L’histoire, telle que nous la connaissons, n’a pas toujours existé. L’homme ne s’est pas toujours su et voulu un être historique. De nombreuses sociétés, qualifiées de primitives, traditionnelles ou pré-modernes, se distinguent par des modes d’existence niant l’histoire. On peut donc opposer l’homme traditionnel, qui vit son histoire en l’annulant, à l’homme moderne qui, en découvrant la nature historique de son existence, a permis à l’esprit de devenir historien.
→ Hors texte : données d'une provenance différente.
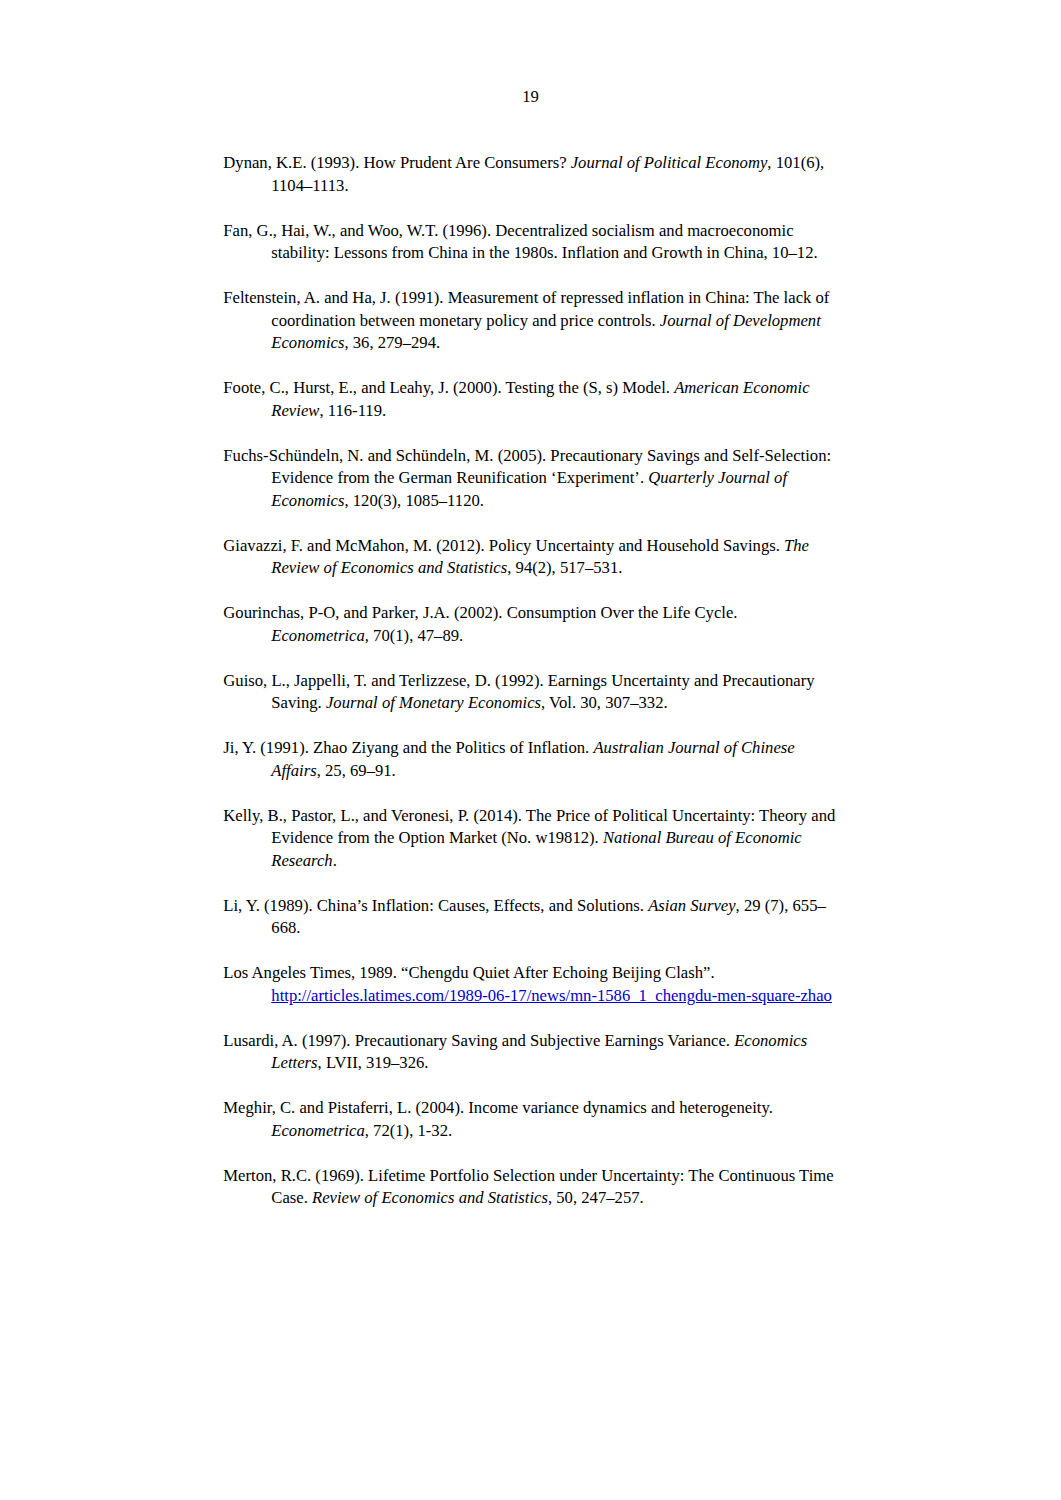19
Dynan, K.E. (1993). How Prudent Are Consumers? Journal of Political Economy, 101(6), 1104–1113.
Fan, G., Hai, W., and Woo, W.T. (1996). Decentralized socialism and macroeconomic stability: Lessons from China in the 1980s. Inflation and Growth in China, 10–12.
Feltenstein, A. and Ha, J. (1991). Measurement of repressed inflation in China: The lack of coordination between monetary policy and price controls. Journal of Development Economics, 36, 279–294.
Foote, C., Hurst, E., and Leahy, J. (2000). Testing the (S, s) Model. American Economic Review, 116-119.
Fuchs-Schündeln, N. and Schündeln, M. (2005). Precautionary Savings and Self-Selection: Evidence from the German Reunification ‘Experiment’. Quarterly Journal of Economics, 120(3), 1085–1120.
Giavazzi, F. and McMahon, M. (2012). Policy Uncertainty and Household Savings. The Review of Economics and Statistics, 94(2), 517–531.
Gourinchas, P-O, and Parker, J.A. (2002). Consumption Over the Life Cycle. Econometrica, 70(1), 47–89.
Guiso, L., Jappelli, T. and Terlizzese, D. (1992). Earnings Uncertainty and Precautionary Saving. Journal of Monetary Economics, Vol. 30, 307–332.
Ji, Y. (1991). Zhao Ziyang and the Politics of Inflation. Australian Journal of Chinese Affairs, 25, 69–91.
Kelly, B., Pastor, L., and Veronesi, P. (2014). The Price of Political Uncertainty: Theory and Evidence from the Option Market (No. w19812). National Bureau of Economic Research.
Li, Y. (1989). China’s Inflation: Causes, Effects, and Solutions. Asian Survey, 29 (7), 655–668.
Los Angeles Times, 1989. “Chengdu Quiet After Echoing Beijing Clash”. http://articles.latimes.com/1989-06-17/news/mn-1586_1_chengdu-men-square-zhao
Lusardi, A. (1997). Precautionary Saving and Subjective Earnings Variance. Economics Letters, LVII, 319–326.
Meghir, C. and Pistaferri, L. (2004). Income variance dynamics and heterogeneity. Econometrica, 72(1), 1-32.
Merton, R.C. (1969). Lifetime Portfolio Selection under Uncertainty: The Continuous Time Case. Review of Economics and Statistics, 50, 247–257.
L'Homme Traditionnel et le Temps Mythique

Pour l’homme traditionnel, le temps et les actions humaines n’ont pas de « valeur intrinsèque autonome », comme l’a souligné Mircea Eliade. Ce qui importe, c’est ce qui s’est passé dans le temps originaire, le temps des commencements, un temps sacré, celui des dieux, des héros ou des ancêtres. Le temps des hommes, profane, ne peut être que la répétition ou l’imitation de ce temps primordial.

La société traditionnelle est ainsi orientée vers la réactualisation du passé fondateur. « Tout rituel a un modèle divin, un archétype », explique Eliade, citant des adages indiens tels que « Nous devons faire ce que les dieux firent au commencement » et « Ainsi ont fait les dieux; ainsi font les hommes ». Cette théorie sous-jacente aux rituels se retrouve chez divers peuples, des aborigènes d’Australie aux nègres Amazoulous, où les coutumes sont justifiées par les actions des ancêtres mythiques. Chez les Sakhalaves de Madagascar, toutes les coutumes doivent être observées conformément aux lois héritées des ancêtres. Tous les actes religieux sont supposés avoir été fondés par les dieux, héros civilisateurs ou ancêtres mythiques.

Dans le monde archaïque, il n’y a pas d’activités « profanes » au sens où nous l’entendons. Toute action qui a un sens précis, qu’il s’agisse de chasse, de pêche, d’agriculture, de jeux, de conflits ou de sexualité, participe au sacré. Seules les activités dépourvues de signification mythique, celles qui n’ont pas de modèles exemplaires, sont considérées comme « profanes ». Ainsi, toute activité responsable et poursuivant un but défini est, pour le monde archaïque, un rituel.

La danse, par exemple, était à l’origine sacrée et avait un modèle extra-humain, qu’il s’agisse d’un animal totémique, d’une divinité ou d’un héros. De même, les luttes, les conflits et les guerres avaient souvent une cause et une fonction rituelles, commémorant un épisode du drame cosmique et divin. Chaque fois que le conflit se répète, il y a imitation d’un modèle archétypal.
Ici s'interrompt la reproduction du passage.